[Personal Recollections of Pardee Butler by Pardee Butler]@TWC D-Link book
Personal Recollections of Pardee Butler

CHAPTER XXX
10/11

After making all necessary discount and rebate because of faults and infirmities, there is enough yet remaining of solid and essential excellence in the citizens of every State in this nation that they can afford to have the honest truth told about themselves.

Is the sun less glorious because there are spots on the sun?
Is the moon less beautiful because the man in the moon does not wear a handsome face?
On the late Fourth of July there was a rallying of the clans of the veterans--the men in blue and the men in gray--on the field of Gettysburg, to commemorate the battle they fought twenty-five years before, and to do honor to the bravery displayed by each man in fighting for what he honestly thought to be the right.

This was as it should be.

But there ought to be the celebration of another battle--it ought to be, even though it may never occur--that should never be forgotten.
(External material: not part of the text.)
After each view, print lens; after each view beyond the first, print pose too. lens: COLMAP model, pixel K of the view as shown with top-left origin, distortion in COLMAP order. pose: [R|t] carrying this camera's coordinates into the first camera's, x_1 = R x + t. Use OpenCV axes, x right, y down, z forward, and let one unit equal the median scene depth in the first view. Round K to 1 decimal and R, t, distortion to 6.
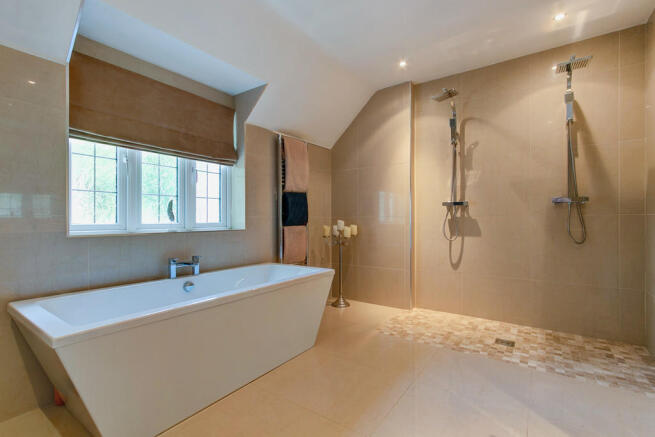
lens RADIAL K [[298.9, 0, 324.1], [0, 298.9, 216.6], [0, 0, 1]] dist [-0.000389, 0.000038]
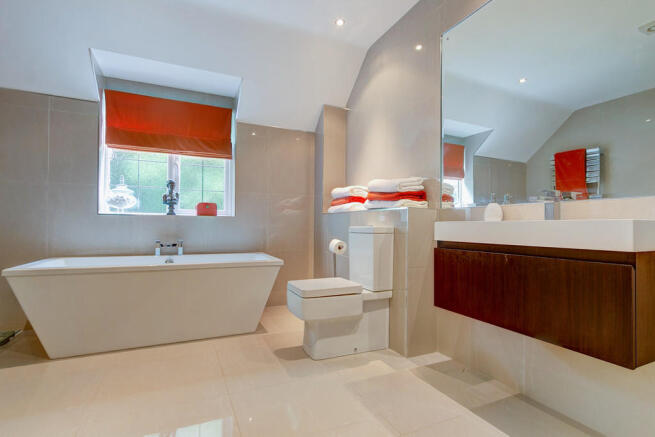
lens RADIAL K [[298.9, 0, 324.1], [0, 298.9, 216.6], [0, 0, 1]] dist [-0.000389, 0.000038]
pose [[0.837918, -0.004608, -0.545777, 0.684420], [-0.008162, 0.999747, -0.020972, 0.063573], [0.545736, 0.022028, 0.837668, 0.327034]]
In that battle there was no dreadful carnage as on the battlefield of Gettysburg; there were no desperate charges made by cavalry and infantry; there was no heroic courage displayed under the pitiless peltings of a deadly hail of shot and shell; there were no great generals of national reputation in command, but humble men unknown to fame, in the final result came together, and with honest speech said, "We will shake hands and be friends.